11,550.

That’s the last 5% line on the Big Chart that will give us a sign that it’s time to raise our Must Hold levels – raising the trading floor on the markets 10-15% (still TBD) to S&P 2,100ish. That would then become the bottom of our trading range and will influence where we begin to put our CASH!!! to work – at much higher levels.  

As you can see from the chart, the NYSE (our broadest index and the hardest to manipulate) has been in a very tight range, between 9,500 and 11,000 since late 2013, which is when we drew up the lines on the Big Chart, predicting 11,000 would be fair value for our Must Hold floor by the end of 2014. Since then, though tempted, we have not had reason to change our market valuation and we do currently think the market is OVER-valued – so we’ve been reluctant to move the needle, even as the NYSE has punched over on the Trump Rally.

Those of you who follow PSW know that our Big Chart has been all green on the Must Hold lines for quite a while and the NYSE is the lagging indicator and EITHER it is going to start catching up and that will signal a broad-based, sustained bullish change in the markets or (more likely) it indicates that the Dow, S&P, Nasdaq, and Russell are all easily manipulated and show a picture of a market that simply isn’t reflected in the reality of the action of 2,800 stock NYSE, which trades twice as many shares per day (3.2Bn) as the Nasdaq (1.7Bn).

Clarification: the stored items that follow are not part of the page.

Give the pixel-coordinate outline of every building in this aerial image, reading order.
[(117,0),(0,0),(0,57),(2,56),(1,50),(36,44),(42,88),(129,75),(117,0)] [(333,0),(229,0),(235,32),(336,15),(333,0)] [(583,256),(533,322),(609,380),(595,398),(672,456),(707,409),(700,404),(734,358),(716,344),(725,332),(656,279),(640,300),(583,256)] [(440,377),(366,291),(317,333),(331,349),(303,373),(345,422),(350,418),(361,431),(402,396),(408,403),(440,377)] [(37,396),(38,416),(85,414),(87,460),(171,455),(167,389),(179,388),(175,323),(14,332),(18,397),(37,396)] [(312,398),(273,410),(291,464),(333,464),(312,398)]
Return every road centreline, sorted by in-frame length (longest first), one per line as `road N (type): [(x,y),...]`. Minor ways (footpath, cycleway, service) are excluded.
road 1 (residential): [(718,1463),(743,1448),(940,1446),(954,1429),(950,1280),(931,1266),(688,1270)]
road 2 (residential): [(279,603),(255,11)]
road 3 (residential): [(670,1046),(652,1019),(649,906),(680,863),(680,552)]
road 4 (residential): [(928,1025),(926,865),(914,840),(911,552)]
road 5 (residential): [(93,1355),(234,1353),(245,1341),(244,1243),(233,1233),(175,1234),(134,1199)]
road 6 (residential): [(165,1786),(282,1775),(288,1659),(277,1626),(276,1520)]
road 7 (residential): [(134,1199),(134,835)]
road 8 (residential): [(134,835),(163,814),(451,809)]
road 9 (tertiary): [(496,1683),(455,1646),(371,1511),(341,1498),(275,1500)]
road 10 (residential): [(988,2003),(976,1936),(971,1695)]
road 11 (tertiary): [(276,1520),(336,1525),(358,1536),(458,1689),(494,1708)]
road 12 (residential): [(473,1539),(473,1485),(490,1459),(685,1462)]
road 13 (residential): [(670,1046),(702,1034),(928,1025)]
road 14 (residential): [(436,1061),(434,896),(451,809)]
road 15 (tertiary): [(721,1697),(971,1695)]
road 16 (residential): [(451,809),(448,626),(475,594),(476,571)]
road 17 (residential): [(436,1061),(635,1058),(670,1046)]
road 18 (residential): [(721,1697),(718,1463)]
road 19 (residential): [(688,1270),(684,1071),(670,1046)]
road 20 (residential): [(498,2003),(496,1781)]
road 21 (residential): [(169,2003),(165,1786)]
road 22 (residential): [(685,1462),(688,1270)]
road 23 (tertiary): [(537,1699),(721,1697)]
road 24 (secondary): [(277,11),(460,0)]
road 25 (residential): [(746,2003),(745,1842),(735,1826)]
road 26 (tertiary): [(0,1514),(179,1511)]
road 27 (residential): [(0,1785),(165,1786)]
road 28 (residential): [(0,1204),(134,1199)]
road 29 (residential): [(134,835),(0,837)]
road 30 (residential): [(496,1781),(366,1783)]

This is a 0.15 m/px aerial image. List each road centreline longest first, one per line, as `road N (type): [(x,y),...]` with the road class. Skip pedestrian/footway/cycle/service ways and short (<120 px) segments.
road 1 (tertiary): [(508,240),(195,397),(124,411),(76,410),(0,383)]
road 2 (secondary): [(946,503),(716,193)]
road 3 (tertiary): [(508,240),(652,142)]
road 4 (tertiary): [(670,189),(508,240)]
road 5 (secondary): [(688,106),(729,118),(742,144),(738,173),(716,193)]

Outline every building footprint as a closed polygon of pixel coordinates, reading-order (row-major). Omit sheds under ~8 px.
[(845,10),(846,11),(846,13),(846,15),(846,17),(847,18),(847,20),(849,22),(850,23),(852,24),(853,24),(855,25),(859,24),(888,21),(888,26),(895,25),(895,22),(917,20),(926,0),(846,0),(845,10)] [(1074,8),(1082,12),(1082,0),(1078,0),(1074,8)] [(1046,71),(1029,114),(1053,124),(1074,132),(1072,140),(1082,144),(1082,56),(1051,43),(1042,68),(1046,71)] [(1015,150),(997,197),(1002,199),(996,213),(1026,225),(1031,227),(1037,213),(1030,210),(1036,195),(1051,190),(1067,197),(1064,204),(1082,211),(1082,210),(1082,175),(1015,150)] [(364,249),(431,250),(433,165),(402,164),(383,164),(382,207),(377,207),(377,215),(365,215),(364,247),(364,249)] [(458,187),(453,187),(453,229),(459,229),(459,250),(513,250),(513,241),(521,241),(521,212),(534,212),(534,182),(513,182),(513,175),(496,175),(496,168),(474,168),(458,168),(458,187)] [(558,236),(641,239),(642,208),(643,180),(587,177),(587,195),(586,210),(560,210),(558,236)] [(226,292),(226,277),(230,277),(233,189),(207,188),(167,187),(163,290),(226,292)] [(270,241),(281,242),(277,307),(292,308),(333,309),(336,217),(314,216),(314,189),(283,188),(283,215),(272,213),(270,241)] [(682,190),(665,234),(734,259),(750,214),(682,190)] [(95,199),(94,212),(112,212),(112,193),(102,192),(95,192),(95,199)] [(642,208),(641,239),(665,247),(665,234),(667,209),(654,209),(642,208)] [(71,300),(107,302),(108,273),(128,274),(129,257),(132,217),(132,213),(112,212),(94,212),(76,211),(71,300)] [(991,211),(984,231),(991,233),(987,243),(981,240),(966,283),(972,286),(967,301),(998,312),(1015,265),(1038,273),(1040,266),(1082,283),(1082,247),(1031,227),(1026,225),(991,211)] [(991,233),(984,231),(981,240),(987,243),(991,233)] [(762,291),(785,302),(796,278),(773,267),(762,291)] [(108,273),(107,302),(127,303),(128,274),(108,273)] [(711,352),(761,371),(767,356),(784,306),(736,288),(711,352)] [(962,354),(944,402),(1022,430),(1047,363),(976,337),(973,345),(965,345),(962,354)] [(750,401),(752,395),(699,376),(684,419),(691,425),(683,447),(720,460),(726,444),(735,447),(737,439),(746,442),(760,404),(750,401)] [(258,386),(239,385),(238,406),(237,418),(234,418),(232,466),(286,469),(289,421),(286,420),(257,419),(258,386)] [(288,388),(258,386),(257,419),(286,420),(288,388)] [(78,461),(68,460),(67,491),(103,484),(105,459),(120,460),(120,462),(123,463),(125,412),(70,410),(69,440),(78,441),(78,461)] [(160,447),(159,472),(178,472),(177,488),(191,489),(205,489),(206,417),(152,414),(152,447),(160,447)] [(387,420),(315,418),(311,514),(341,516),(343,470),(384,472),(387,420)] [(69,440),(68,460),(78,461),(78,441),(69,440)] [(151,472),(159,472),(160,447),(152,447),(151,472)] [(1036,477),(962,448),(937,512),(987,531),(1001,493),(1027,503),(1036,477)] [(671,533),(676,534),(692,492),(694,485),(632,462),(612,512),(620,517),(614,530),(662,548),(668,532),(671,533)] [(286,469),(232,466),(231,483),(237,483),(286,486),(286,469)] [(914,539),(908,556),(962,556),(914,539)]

In fact, yesterday’s action was a good example of how manipulated the market is as there were 2,100 declining stocks and only 920 advancing stocks and the declining volume was 2.4Bn while advancing was 769M yet the indexes were essentially flat. How is that possible? Because, in the junior indexes, there are certain key stocks like Apple (AAPL), for example, that have ridiculously outsized weighting and you can keep that one stock afloat while selling 100 others and you can still give the Nasdaq a positive spin on the day.